Avere un brutto carattere aiuta

Ho sempre pensato di avere un brutto carattere, perché mal digerisco chi mi dice quello che devo fare (anche se ne sa più di me) e perché sono abbastanza permaloso (eufemismo). E sono quasi certo che, in qualche modo, le due cose siano collegate.

Ho sempre pensato di avere un brutto carattere poi, qualche giorno fa, ho scoperto che esiste la parola ‘reattanza’, un termine mutuato dall’elettrotecnica con cui la psicologia indica una «forte reazione che scatta nell’individuo che si senta minacciato nella propria libertà d’azione, consistente nel rifiuto di prescrizioni percepite come costrizioni illegittime o immotivate» (fonte). In altre parole, l’insofferenza agli ordini.
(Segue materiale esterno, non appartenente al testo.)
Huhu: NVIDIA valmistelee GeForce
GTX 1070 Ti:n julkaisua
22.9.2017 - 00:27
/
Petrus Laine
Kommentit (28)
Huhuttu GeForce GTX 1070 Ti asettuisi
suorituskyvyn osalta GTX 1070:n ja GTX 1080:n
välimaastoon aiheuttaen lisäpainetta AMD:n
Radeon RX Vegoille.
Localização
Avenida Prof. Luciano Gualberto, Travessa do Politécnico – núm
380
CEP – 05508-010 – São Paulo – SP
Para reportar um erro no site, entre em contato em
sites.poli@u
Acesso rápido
Che bellezza, adesso potrò dire di non avere un brutto carattere, ma di avere un carattere reattante. Immaginate la scena:

– Mamma mia che caratteraccio che hai!
– Eh, no, amicǝ, non ho un caratteraccio. Sono reattante!
– Eh?
– Reattante!
– …
– …
– Mi stai prendendo in giro?
– …
– …
– No.
– …
– …
– Certo che sei strano, tu.
– Fottiti!
– Lo vedi che hai un carattere di merda?!
– …

Ad ogni modo, al di là del siparietto, credo che questa reattanza psicologica ce l’abbiamo un po’ tutti, solo che alcuni di noi si sforzano di tenerla nascosta – chissà, forse per buon costume.
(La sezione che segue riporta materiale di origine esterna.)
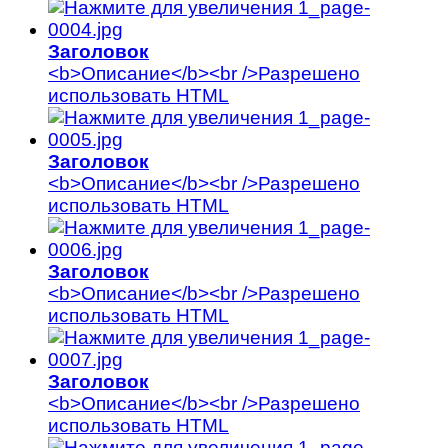
Заголовок
<b>Описание</b><br />Разрешено
использовать HTML
Заголовок
<b>Описание</b><br />Разрешено
использовать HTML
Заголовок
<b>Описание</b><br />Разрешено
использовать HTML
Заголовок
<b>Описание</b><br />Разрешено
использовать HTML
A chi di noi piace ricevere degli ordini?

Quando riceviamo un ordine è come se il nostro cervello volesse informarci che c’è un pericolo in agguato: qualcunǝ sta provando a mettere un limite alla nostra autonomia di decidere o fare qualcosa. Ed ecco che allora scatta la reattanza – che ci fa irritare, ci rende insofferenti e compagnia bella.

È come un meccanismo di difesa. Basta chiamarlo ‘caratteraccio’ o ‘anarchismo’ o ‘permalosità’ o come cavolo lo chiamate abitualmente.

Quindi, se quando mi date un ordine o provate a prevaricarmi (sia spudoratamente, che con un atteggiamento passivo aggressivo, che con una furbaggine tutta vostra) e io vi mando a cagare in malo modo, ecco, non è che ho un caratteraccio, è che sono reattante.